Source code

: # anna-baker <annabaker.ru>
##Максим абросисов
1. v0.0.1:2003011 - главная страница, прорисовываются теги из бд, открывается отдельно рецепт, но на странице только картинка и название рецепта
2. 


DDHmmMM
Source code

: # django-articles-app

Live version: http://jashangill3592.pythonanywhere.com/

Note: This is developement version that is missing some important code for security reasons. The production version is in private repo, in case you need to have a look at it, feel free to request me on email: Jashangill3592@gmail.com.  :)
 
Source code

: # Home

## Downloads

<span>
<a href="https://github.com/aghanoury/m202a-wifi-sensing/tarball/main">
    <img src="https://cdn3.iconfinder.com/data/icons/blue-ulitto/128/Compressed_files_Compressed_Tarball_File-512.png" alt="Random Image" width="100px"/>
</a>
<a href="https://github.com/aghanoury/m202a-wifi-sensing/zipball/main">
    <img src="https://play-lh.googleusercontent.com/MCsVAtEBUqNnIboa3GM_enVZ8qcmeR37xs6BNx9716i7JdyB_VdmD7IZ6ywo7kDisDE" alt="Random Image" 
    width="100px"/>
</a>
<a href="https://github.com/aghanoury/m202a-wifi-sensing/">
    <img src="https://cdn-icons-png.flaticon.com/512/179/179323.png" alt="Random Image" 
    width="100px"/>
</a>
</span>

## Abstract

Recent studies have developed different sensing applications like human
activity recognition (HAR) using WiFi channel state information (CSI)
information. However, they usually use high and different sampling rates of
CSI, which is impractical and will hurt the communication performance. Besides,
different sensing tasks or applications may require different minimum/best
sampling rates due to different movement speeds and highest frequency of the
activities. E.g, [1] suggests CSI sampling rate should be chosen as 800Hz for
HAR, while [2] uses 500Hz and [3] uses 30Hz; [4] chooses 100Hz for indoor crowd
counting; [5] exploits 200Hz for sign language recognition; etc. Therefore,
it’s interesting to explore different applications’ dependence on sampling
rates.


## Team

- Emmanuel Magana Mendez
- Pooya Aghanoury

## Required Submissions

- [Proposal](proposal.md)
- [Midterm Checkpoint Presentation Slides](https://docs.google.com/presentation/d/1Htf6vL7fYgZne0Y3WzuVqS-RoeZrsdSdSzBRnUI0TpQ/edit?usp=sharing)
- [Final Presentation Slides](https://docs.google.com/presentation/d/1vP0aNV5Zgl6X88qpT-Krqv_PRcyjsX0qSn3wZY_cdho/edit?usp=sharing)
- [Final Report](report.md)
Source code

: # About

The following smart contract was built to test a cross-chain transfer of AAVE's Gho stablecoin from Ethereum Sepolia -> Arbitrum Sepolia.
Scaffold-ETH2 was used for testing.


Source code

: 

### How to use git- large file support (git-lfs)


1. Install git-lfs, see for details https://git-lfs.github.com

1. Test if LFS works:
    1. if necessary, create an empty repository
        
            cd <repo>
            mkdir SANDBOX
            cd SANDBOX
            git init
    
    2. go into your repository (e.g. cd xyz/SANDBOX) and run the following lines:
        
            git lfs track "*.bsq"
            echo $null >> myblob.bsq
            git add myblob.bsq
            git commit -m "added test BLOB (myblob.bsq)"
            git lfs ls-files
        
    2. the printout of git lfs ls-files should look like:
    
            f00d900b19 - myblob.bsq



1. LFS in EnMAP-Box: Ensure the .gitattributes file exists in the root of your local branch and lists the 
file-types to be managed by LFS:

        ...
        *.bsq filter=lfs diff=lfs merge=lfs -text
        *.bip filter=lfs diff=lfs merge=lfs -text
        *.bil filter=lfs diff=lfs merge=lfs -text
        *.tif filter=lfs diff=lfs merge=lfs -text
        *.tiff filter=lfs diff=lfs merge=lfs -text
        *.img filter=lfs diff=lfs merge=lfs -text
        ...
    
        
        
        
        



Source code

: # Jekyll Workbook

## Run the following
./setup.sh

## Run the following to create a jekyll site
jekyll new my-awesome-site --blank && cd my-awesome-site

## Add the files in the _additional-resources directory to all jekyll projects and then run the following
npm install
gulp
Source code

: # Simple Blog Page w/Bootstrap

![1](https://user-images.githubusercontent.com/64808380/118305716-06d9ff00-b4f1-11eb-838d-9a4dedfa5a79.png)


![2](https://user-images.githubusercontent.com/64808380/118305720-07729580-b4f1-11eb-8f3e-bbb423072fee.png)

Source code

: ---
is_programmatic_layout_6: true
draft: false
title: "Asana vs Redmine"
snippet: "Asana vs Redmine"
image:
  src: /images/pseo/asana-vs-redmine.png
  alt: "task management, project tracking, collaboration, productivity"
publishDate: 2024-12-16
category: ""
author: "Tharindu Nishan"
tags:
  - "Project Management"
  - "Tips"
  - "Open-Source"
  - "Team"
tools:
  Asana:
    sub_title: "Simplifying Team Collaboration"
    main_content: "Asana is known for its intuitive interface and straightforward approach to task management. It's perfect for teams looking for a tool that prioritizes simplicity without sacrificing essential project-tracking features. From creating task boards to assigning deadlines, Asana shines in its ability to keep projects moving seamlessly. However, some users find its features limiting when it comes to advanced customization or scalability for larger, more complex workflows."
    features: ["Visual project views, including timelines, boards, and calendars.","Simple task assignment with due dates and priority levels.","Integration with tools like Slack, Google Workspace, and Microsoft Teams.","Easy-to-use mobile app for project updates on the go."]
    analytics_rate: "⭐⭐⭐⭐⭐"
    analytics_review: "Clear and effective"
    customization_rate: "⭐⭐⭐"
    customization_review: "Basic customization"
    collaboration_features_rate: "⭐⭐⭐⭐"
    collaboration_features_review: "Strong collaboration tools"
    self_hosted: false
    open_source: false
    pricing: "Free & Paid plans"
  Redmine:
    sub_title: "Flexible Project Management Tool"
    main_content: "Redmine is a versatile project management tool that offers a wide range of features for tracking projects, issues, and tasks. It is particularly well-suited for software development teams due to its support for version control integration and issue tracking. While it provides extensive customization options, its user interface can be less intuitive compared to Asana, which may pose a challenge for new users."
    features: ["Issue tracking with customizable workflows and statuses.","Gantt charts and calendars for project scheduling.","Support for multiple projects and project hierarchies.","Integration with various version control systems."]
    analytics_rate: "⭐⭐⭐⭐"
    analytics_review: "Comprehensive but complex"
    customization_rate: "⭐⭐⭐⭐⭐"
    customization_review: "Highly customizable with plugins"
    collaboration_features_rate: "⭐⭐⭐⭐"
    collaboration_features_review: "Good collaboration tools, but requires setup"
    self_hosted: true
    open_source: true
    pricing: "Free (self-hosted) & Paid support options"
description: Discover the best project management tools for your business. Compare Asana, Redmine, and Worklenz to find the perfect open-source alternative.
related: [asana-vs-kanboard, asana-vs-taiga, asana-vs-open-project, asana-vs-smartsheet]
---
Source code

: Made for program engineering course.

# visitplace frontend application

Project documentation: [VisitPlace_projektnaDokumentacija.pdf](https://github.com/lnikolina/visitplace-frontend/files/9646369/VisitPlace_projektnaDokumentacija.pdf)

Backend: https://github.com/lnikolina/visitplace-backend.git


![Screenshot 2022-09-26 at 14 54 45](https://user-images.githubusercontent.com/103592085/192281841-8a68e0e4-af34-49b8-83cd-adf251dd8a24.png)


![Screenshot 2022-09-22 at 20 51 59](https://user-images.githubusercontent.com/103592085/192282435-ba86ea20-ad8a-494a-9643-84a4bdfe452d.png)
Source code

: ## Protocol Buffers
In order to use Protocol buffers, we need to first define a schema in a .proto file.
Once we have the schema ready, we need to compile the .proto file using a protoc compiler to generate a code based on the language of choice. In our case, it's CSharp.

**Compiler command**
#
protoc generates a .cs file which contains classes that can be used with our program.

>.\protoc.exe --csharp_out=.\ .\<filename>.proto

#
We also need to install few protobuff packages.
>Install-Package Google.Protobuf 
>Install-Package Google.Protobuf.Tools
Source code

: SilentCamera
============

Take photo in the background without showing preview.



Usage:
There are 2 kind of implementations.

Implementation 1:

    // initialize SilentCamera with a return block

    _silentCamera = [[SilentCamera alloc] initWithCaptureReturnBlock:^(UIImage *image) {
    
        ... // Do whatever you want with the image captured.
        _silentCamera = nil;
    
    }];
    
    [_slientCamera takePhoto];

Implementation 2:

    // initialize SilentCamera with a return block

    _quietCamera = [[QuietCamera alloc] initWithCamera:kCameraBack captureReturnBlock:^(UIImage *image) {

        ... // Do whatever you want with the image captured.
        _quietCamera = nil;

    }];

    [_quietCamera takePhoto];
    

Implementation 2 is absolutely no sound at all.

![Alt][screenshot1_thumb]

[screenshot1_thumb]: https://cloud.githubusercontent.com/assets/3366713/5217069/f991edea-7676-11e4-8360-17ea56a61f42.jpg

* _What you should do_
Scan the listing above and identify each line holding the string "merge"; copy every such line.

* _Your response_
        *.bsq filter=lfs diff=lfs merge=lfs -text
        *.bip filter=lfs diff=lfs merge=lfs -text
        *.bil filter=lfs diff=lfs merge=lfs -text
        *.tif filter=lfs diff=lfs merge=lfs -text
        *.tiff filter=lfs diff=lfs merge=lfs -text
        *.img filter=lfs diff=lfs merge=lfs -text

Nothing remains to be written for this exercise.